I can't find in LR4 the good old chromatic aberration tool. Is there any new tool under different name or what? I found it very helpful and efficient, so I'm missing it, but I can't beleive they just cancelled it.
TIA


----------



## selltax (Mar 21, 2012)

You can find it under the tab "Lens Corrections" it's now a one click check box, automatic chromatic aberration correction checkbox (c/a taken out of lens profiles)


----------



## aldvan (Mar 21, 2012)

Thank you, I found it. By the way, LR4 seems to allow less manual corrections to the image. After updating a previously LR3 processed image, the menu is shortened removing some traditional tools like 'recovery', 'fill light' or, as I stetd in mey question, 'chromatic aberration' (in manual format). Although LR4 algorythms seem to work very well, I miss the old chance to process manually some image parameters...


----------



## padillabowen (Mar 22, 2012)

Actually, the LR4 CA tool is a lot worse than LR3. LR3 was GREAT, better than anything else I tried. LR4 still leaves CA in the photo, and therefore it costs me a lot of valuable time to go back to photoshop to manually remove it. The manual controls are gone now, and the automatic control is LAME.
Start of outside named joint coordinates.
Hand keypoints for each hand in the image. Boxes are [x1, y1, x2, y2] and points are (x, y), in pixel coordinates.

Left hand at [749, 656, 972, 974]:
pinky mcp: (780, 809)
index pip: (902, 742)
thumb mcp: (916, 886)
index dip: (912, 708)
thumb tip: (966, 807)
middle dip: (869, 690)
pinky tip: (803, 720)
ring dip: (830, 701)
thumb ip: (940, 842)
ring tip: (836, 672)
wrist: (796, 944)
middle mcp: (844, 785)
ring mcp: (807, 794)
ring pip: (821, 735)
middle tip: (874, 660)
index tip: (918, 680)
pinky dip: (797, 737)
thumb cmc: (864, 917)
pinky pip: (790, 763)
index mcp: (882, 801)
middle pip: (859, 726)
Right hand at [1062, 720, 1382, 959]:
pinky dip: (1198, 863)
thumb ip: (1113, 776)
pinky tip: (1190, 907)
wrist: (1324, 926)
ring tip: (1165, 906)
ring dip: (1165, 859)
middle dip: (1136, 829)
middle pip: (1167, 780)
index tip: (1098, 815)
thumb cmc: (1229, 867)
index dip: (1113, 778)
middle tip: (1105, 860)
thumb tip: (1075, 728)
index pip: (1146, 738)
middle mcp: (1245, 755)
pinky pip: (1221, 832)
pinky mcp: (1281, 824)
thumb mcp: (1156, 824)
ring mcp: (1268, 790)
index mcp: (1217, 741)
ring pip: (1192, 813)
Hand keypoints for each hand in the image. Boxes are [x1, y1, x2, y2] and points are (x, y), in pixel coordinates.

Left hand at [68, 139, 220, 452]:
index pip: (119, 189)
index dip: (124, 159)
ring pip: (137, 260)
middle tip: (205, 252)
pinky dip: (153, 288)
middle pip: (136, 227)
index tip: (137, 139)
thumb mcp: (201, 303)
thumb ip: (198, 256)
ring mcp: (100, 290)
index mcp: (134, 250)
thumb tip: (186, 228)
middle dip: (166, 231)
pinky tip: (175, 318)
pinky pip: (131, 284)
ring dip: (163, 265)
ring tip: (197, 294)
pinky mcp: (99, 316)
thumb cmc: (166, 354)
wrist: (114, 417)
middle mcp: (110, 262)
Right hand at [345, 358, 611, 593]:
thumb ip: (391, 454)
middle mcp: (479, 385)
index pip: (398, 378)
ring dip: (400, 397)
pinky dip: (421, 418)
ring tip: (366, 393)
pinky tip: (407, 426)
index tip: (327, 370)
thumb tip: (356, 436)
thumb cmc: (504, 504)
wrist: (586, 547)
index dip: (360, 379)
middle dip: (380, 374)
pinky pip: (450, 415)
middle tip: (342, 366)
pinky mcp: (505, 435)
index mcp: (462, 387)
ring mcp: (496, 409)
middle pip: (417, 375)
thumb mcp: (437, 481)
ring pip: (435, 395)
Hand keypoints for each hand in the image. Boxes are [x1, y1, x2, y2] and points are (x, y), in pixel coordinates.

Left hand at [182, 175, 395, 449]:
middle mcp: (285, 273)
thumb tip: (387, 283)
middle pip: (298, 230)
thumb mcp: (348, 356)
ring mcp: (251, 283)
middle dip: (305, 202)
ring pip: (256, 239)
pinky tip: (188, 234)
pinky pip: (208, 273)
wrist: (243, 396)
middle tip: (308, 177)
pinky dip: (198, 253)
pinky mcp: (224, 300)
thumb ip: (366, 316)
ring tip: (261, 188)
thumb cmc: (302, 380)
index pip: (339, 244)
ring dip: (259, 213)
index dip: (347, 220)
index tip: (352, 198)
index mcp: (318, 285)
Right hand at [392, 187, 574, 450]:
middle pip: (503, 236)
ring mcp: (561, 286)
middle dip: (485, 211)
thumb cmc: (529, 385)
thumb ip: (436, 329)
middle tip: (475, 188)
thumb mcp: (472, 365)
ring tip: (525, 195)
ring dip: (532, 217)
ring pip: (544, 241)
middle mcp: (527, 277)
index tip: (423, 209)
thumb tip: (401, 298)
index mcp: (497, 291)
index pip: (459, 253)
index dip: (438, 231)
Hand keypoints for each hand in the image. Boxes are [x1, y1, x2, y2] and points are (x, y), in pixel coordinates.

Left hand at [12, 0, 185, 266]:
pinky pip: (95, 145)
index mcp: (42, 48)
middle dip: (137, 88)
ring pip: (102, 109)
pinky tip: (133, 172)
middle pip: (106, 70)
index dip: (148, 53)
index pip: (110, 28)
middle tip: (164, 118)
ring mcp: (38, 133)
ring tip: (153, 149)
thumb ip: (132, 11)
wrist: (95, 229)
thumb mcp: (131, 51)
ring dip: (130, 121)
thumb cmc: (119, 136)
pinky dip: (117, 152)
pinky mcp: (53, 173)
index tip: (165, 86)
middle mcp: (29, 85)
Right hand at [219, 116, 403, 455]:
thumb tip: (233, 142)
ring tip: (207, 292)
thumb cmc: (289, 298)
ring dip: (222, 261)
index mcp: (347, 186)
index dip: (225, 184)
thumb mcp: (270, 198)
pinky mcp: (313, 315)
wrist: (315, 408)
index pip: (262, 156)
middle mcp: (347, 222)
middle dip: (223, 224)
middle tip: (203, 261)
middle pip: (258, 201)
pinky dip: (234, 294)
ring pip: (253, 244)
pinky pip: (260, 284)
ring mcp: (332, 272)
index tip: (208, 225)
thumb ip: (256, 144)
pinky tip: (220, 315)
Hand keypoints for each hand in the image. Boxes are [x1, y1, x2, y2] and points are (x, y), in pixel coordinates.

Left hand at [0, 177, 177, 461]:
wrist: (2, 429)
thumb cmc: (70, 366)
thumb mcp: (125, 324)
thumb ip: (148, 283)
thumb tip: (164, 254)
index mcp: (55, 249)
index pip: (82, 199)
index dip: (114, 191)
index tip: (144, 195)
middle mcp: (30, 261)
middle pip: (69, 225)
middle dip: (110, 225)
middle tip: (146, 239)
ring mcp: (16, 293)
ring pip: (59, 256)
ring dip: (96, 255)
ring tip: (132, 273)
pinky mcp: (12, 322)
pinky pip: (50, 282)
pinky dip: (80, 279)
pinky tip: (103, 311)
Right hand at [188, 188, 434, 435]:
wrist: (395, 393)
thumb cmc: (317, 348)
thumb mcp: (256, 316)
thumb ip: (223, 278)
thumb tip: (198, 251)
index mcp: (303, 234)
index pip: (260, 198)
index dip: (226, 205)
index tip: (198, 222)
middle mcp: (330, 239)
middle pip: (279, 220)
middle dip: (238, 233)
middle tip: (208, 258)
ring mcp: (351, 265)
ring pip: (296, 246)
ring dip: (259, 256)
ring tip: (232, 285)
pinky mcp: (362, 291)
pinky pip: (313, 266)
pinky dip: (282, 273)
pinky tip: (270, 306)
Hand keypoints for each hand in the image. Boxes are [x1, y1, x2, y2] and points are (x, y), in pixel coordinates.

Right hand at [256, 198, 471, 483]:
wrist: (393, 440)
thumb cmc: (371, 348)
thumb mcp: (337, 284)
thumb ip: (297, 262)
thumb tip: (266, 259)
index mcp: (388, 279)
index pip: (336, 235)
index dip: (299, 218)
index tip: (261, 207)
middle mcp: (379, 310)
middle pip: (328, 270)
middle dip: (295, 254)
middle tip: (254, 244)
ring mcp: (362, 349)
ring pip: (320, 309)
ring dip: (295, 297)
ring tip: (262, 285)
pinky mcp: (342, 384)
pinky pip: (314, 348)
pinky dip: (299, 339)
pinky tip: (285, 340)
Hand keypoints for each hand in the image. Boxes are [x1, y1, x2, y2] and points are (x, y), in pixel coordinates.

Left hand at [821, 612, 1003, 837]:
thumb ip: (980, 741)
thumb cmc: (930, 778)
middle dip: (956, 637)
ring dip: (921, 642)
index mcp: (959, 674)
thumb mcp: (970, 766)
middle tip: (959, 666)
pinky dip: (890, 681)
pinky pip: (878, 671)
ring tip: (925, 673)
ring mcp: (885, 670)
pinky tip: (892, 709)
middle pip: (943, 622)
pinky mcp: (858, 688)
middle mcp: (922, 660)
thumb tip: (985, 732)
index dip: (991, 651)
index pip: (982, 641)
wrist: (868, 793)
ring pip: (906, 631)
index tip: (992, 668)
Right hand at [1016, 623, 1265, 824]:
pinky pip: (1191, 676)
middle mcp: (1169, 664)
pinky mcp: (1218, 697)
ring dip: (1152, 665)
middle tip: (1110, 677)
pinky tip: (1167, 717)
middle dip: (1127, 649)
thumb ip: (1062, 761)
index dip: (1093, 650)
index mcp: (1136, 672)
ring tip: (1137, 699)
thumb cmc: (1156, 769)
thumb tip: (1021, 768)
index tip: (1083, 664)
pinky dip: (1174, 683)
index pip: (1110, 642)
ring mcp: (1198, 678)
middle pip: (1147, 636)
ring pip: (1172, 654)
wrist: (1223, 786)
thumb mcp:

I'm making a personal point of making a stink about it because I do like a lot of the features in LR4, but I actually can't use it, and I won't buy it because they ruined one of my mission critical tools. Please let Adobe know that it has to be fixed!


----------



## Mt Spokane Photography (Mar 22, 2012)

_Adobe has a number of video tutorials. The user interface has undergone a major upgrade. The controls not only have new names, but they work much differently._

_It would be a huge benefit to a user to watch the videos as a minimum starting point. Otherwise, there will be a lot of frustration._

http://tv.adobe.com/show/adobe-evangelists-julieanne-kost/


----------



## KeithR (Mar 26, 2012)

aldvan said:


> the menu is shortened removing some traditional tools like 'recovery', 'fill light'


Because they're not needed - the new functionality is _far_ more capable, but you need to relearn old ways to get the best out of them.

It took me about ten minutes, and now wild horses - _with guns_ - couldn't drag back to Lr 3 editing.


----------



## Alker (Mar 26, 2012)

If you like the old way editing from LR 3 and still want
to use LR 4 then change to 2010 Process Version select that option from the Process menu.

Easy as that.


----------